Near the end of the third movement, our narrator Jenkins confesses to a weakness for Poe. Here, that "weakness" blossoms improbably like a rose in a charnel house. After completing this fourth movement and meditating on the entire "Dance" for some time, I discovered that the overall affect on me was that it was extremely weird, weird in a way that I find impossible to put into exact wording, weird, no doubt, in the way that critic Harold Bloom uses the word when he avers that all great literature strikes the reader in this way, as weird.
As odd as this recommendation may sound, one could do worse, far worse, than to return to Poe's poem Annabel Lee after completing this massive opus in order to gain a sort of perspective, whether one likes the poem or not, perhaps particularly if one does not.
The greatest novel in 20th century English litterature Anthony Powell has been dubbed "the English Proust". Having read both Proust and Powell, I think it would be more accurate to say that Proust is the French Anthony Powell, A.P. being, in my opinion, by far the more accomplished writer.
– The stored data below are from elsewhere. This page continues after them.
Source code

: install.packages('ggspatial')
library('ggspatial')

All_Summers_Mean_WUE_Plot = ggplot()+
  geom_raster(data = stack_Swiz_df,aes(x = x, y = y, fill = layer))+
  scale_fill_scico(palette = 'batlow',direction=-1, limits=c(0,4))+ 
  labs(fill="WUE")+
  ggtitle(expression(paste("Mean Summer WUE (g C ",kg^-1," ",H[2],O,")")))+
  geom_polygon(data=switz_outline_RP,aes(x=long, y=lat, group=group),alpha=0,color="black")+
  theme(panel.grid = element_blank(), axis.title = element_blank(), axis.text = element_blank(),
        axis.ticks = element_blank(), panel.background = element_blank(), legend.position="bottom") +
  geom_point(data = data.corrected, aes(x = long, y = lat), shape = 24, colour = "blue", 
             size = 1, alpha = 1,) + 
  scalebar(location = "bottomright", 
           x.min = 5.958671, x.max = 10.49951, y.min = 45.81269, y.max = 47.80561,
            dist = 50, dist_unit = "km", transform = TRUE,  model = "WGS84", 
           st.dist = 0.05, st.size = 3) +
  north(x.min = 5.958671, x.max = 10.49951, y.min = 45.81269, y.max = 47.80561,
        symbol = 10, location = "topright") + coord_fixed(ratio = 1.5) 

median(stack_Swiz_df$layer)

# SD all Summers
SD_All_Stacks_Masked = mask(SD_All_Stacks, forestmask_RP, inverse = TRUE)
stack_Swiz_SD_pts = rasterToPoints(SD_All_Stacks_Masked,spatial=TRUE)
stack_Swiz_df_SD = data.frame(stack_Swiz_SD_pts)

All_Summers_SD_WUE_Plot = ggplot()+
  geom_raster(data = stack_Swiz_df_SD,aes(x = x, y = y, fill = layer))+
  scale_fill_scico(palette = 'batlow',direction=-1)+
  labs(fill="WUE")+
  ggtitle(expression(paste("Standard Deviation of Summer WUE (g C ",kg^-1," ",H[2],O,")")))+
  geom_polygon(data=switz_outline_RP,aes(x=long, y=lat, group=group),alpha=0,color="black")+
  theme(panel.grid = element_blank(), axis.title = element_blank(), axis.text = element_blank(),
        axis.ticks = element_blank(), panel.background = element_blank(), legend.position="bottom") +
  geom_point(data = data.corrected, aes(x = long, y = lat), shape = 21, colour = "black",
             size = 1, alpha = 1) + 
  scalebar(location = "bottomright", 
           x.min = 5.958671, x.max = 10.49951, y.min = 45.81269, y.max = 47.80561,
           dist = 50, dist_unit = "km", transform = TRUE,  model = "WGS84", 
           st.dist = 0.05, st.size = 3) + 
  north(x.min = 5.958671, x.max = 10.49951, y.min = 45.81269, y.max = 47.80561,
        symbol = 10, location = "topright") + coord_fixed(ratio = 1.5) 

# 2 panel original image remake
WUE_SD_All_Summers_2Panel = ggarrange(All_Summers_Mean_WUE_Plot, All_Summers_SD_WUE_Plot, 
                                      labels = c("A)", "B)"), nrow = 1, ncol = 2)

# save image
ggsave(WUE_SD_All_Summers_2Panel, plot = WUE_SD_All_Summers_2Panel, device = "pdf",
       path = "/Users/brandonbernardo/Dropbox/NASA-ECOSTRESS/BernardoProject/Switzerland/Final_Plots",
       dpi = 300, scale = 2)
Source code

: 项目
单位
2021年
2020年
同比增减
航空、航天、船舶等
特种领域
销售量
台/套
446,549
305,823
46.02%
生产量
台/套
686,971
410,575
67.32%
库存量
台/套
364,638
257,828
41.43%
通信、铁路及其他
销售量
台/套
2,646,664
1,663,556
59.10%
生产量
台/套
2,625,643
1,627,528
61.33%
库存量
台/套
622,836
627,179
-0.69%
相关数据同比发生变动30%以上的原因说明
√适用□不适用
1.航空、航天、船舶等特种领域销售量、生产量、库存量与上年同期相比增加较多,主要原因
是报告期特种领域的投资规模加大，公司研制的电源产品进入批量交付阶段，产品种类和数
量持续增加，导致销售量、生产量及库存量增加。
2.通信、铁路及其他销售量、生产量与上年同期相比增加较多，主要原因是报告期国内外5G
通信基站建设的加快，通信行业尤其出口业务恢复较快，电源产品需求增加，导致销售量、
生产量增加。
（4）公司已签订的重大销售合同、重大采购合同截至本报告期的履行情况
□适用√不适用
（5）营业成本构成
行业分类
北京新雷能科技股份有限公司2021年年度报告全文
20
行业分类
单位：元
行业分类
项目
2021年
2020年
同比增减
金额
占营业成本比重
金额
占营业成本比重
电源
I remember reading a caption to the effect that after reading Powell's works, returning to other writers's required an effort of the will. This is exactly how I felt after enjoying Dance. The manyfold characters of Dance have now become more real to me than most people I've know in my life and it is fair to say that A.P. belongs to that category of rare writers who can change your outlook on life. An abridged audio version of Dance is available (read by Simon Callow) but it is on audiocassette and out of stock. I hope this or another audio version will be made available in more modern form (CD etc.) for those who like the spoken word too. I can't get enough of Dance, whether it be text, sound or TV series.
I agree with a previous reviewer that the later volumes of Dance are weaker than the earlier, and I wish Powell had chosen something more mainstream than necrophilia to pepper his tale of the fifties. But as A.P. himself wrote in his memoirs: with every writer there's something to put up with. "Dance" is too good to deserve less than five stars on account of a somewhat bizarre last part.
A BAD END to a DELIGHTFUL SERIES I thoroughly enjoyed reading the Dance series for a graduate level course over the summer of 2003....until I got to the last volume. In my opinion the books peaked with the sixth, "The Kindly Ones" and finshed delightfully at book nine "The Military Philosophers". Most major character lines were completed and the story had reached a logical and chronological end. For this reason Volume Four reads like a long and arduous addendum. The new characters are unappealing and the loss of the most interesting personalities from the prior three volumes is immense. Further, a personal irritation of mine is the continued use of archaic verse lifted from often bad and lugubrious poetry. Powell is indiscrimant in adding pages from irrelevant works while not advancing the story line. Did he write these last three novels to augment his income as he approached his later years? Regardless they alloy this otherwise delightful series. DO YOURSELF A FAVOR, END AT BOOK 9, DON'T BOTHER WITH THIS VOLUME.